The fair market value of the capital assets under sub-rule (2) and sub-rule (3) shall be determined on the date of slump sale and for this purpose valuation date referred to in rule 11UA shall also mean the date of slump sale.
Explanation. -For the purposes of this rule, the expression “registered valuer” and “securities” shall have the same meanings as respectively assigned to them in rule 11U.]
Conclusion:
Once considered as most easy to execute method of business transfer will now come with its own complications and tax implications. The value of self-generated goodwillwill now be considered as Nil.
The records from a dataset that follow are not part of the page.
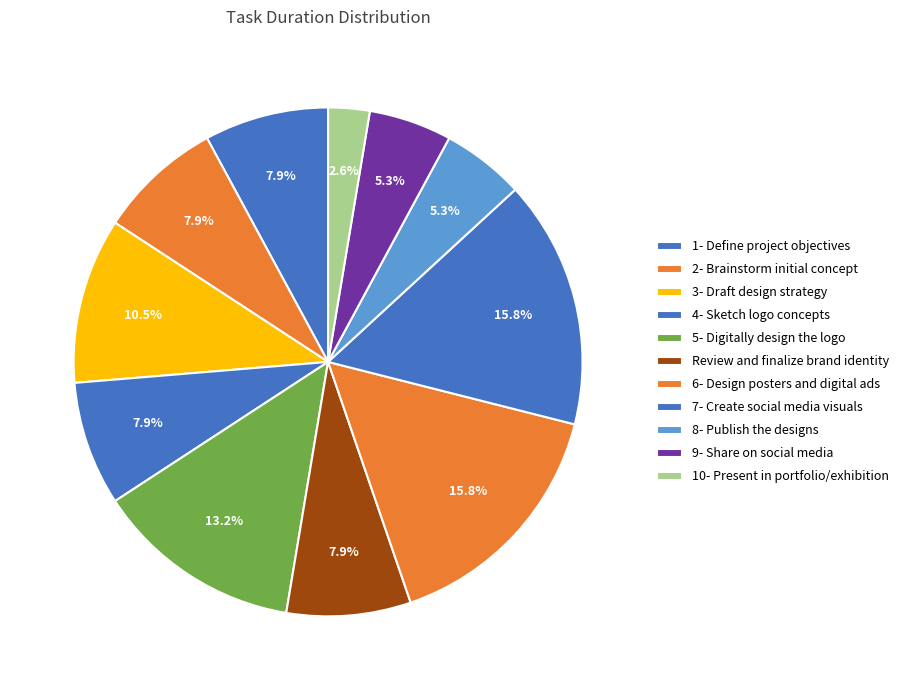

To the nearest percent, what is the difference between the largest and smallest slice percentages?

13%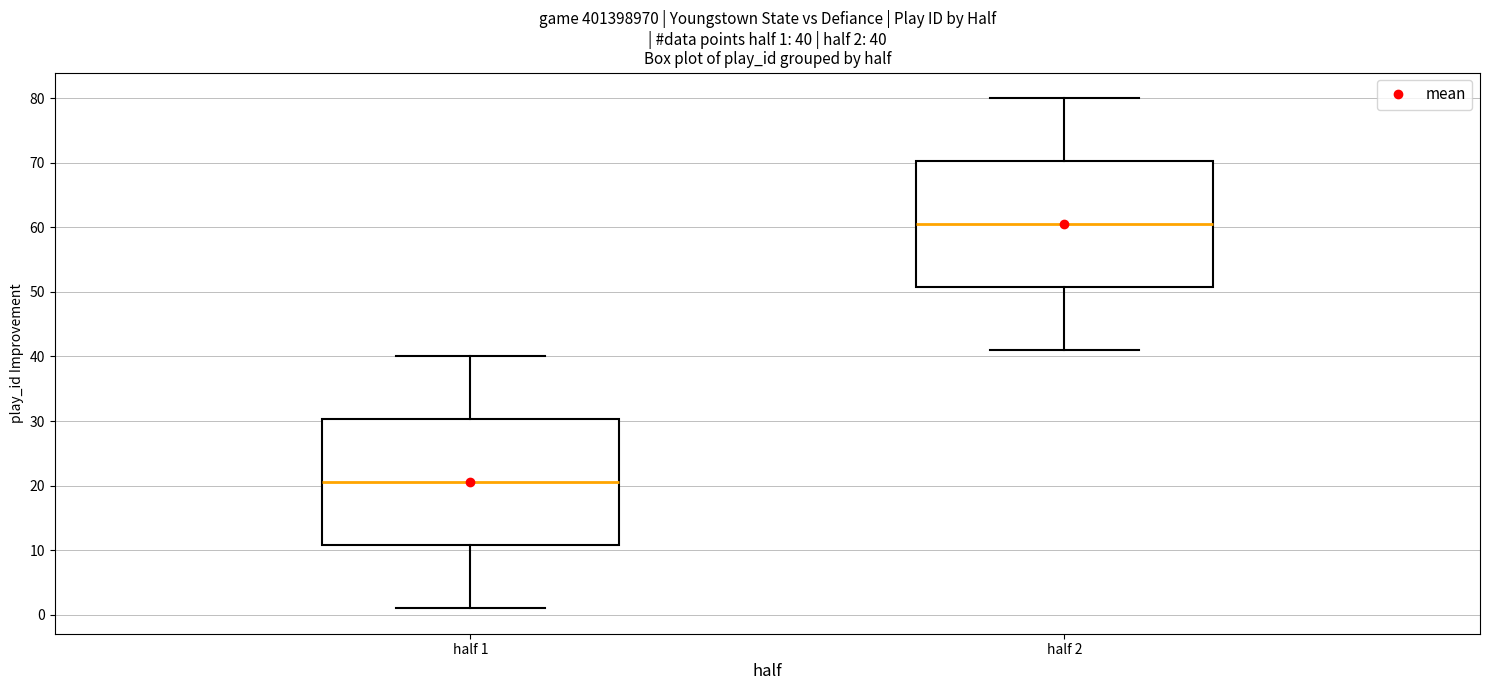

Which box has the highest median line?

half 2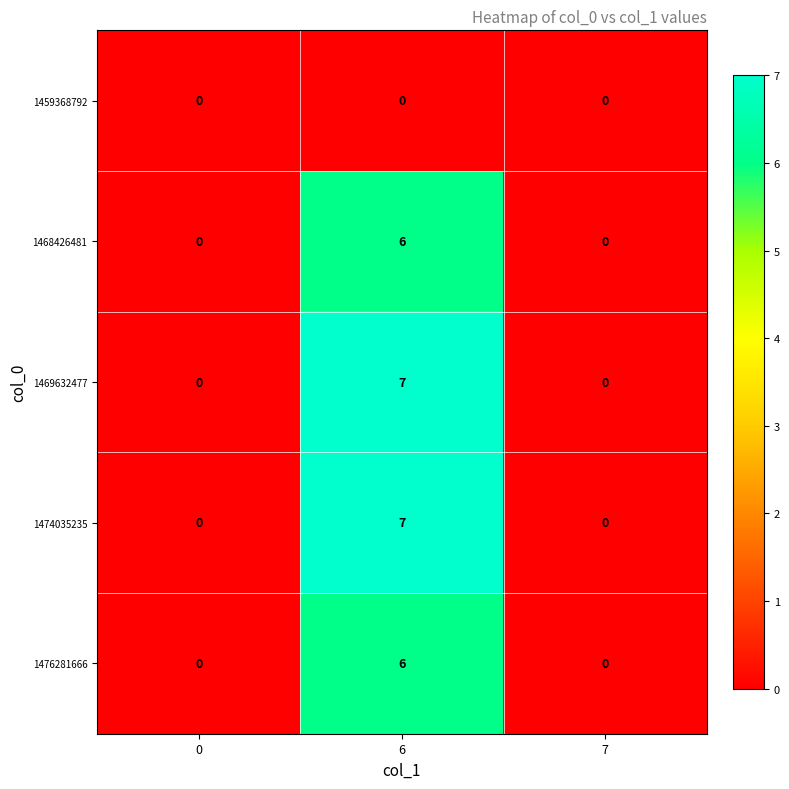

What is the sum of all 1474035235 values?

7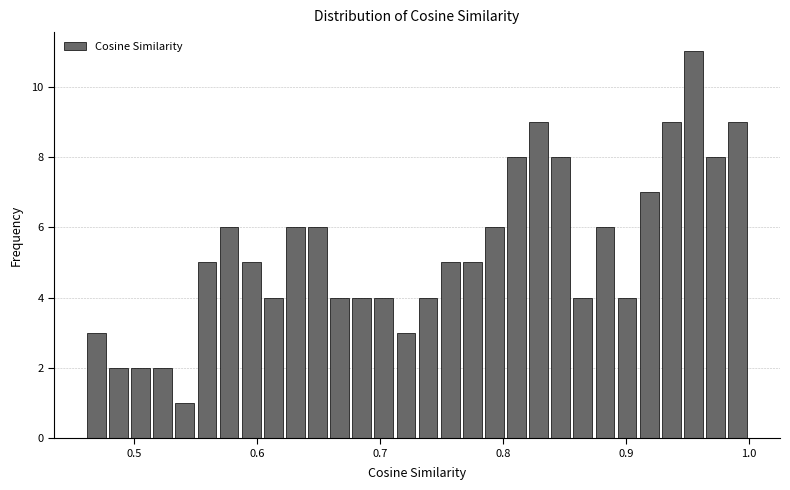

Read against the x-axis, roughly where is the centre of the tallest bar?

0.95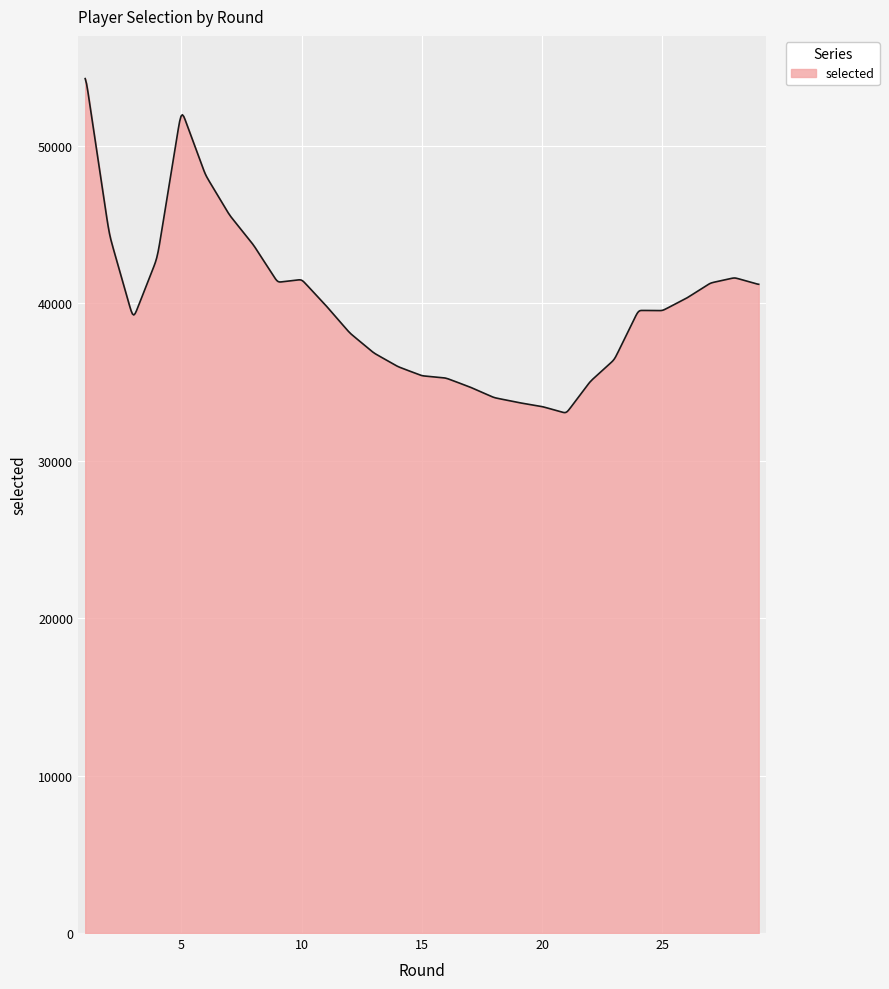

What is the smallest value displayed?

33059.5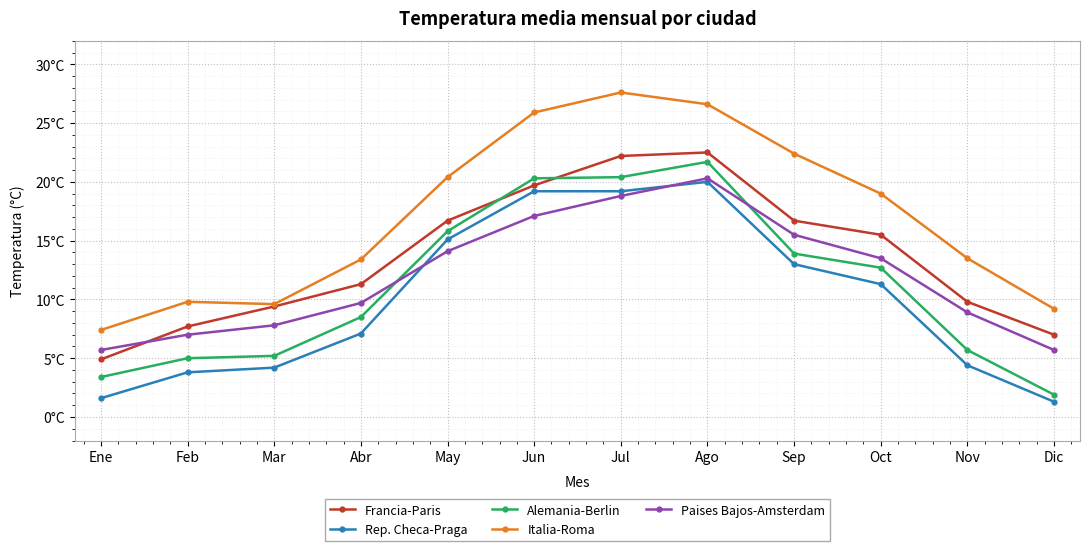

Is this an area chart (filled region under the line)?

No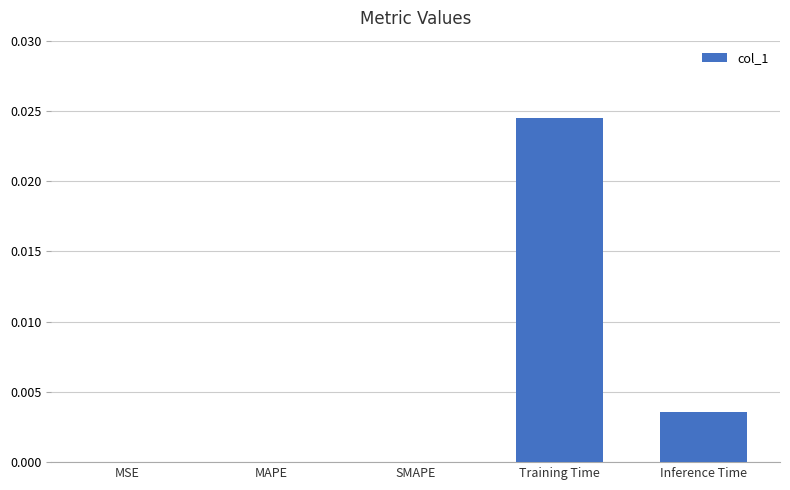

Which has a higher value, Inference Time or Training Time?

Training Time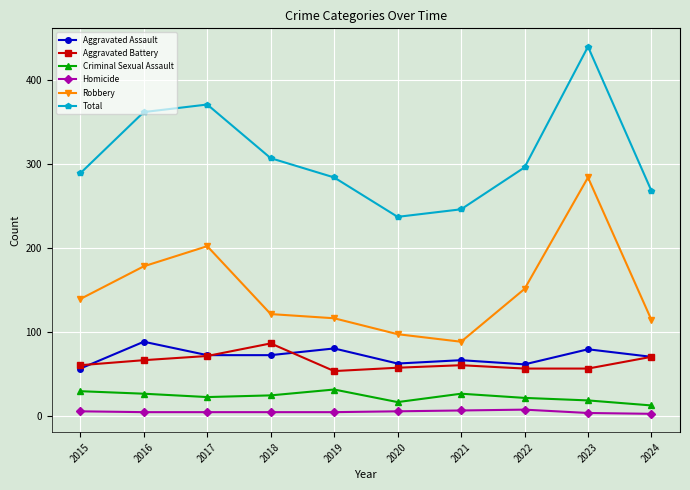

At how many categories does at least one series exceed 112?

10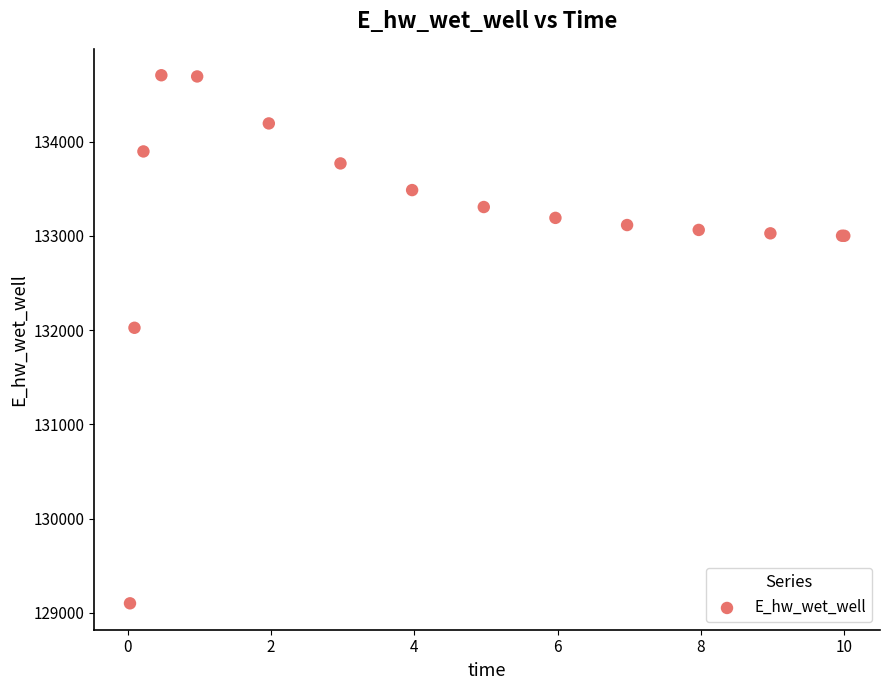

What Y value in the scatter plot is closest to 131903?

132025.4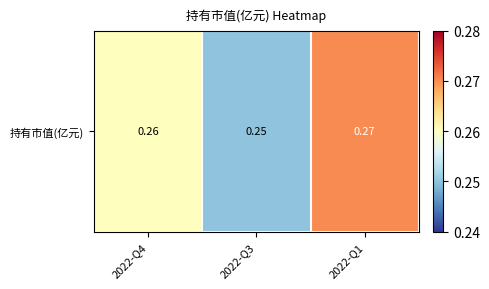

How many values are between 0 and 1?

3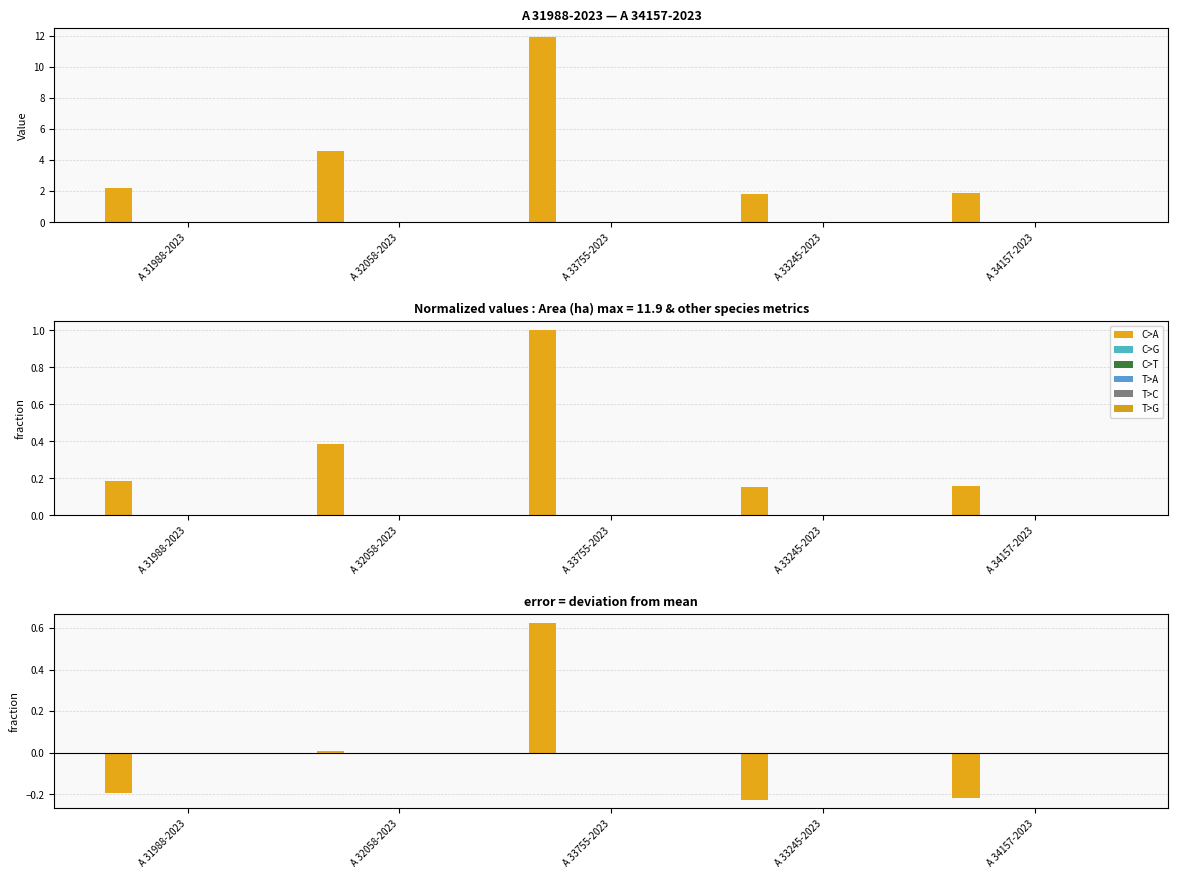

What is the difference between the highest and lowest values at A 33245-2023?

0.2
Slump Exchange which has escaped the taxation since years will now be taxable. The assets which were once transferred on book value through slump sale will now be considered at its fair price.The retrospective amendments have certainly created a frustration in the taxpayers who had concluded the business deals based on the laws prevailing at the time of entering into the transactions.There is a need for recalculating the tax liabilities for all the pending slump sale transactions as the amendments will have a significant tax impact.